In any large complex organization, satisfaction with IT goes up and down. As resources are pulled into large projects, smaller projects suffer and stakeholders may feel underserved. As compliance requirements, new regulations, Joint Commission mandates, and senior management signature initiatives appear, existing initiatives may be slowed or cancelled. My role is to foster communication, ensure that governance includes all stakeholders, and to provide a buffer for my staff from the ups and downs of opinion and changing priorities. If I disappeared, the "tyranny of the urgent" may triumph, preventing IT from staying focused on the functionality needed to achieve meaningful use.
HMS
At Harvard Medical School, my role in governance, strategy, structure, staffing and process is similar to BIDMC. I work with research, education, and administrative stakeholders to define their priorities and allocate resources. My major projects include building one of the top 100 supercomputers in the world, providing a petabyte of storage to support translational research, and supporting all the interactive media for over 1000 courses. My role is a balance of managing day to day issues while also engaging all stakeholders in long term planning activities. If I were to disappear, the communication/education of stakeholders and the delicate balance of services among the research/education/administrative communities would suffer.

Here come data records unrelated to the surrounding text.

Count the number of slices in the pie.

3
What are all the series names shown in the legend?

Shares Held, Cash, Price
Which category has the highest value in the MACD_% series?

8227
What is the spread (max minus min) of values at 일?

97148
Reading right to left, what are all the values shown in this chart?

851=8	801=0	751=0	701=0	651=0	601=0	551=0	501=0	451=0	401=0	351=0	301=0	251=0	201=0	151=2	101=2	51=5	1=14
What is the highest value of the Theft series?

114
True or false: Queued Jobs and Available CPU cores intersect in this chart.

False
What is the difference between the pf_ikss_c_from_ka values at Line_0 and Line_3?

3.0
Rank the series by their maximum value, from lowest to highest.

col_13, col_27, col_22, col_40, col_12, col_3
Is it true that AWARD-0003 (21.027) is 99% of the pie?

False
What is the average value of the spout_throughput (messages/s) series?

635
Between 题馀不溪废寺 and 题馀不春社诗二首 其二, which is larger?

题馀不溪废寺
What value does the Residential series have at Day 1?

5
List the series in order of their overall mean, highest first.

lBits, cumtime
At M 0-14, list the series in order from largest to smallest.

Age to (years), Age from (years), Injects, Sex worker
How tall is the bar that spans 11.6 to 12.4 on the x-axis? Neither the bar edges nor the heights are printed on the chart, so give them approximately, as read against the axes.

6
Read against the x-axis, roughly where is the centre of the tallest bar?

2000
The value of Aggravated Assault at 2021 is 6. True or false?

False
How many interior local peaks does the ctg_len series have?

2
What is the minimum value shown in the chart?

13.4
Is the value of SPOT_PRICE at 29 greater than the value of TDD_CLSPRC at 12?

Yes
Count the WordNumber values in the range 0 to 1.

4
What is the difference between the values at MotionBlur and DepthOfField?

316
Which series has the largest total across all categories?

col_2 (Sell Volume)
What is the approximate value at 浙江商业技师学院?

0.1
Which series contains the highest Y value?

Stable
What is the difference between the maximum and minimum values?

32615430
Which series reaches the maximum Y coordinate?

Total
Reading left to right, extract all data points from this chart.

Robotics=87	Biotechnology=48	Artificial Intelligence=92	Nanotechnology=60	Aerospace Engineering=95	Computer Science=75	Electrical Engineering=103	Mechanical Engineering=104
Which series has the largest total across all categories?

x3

Overall in my roles as CIO of two institutions, my greatest utility is to provide a common link between the academic/education/research activities of the medical school and the clinical/financial/research activities of the hospital while also leveraging my state and federal activities to ensure BIDMC and HMS are early adopters of federal requirements and participants in pilots. My multi-organizational role provides economies of scale, knowledge sharing, and community-wide visibility for IT activities. My absence would diminish these cross-organizational collaborations, slowing down our work.
My role has evolved substantially over the past decade and I've moved from programmer to convener, from a focus on operations to a focus on innovation, and from technologist to policymaker. Senior leaders owe it to their organizations to periodically reflect on their role and how their organization would carry on without them.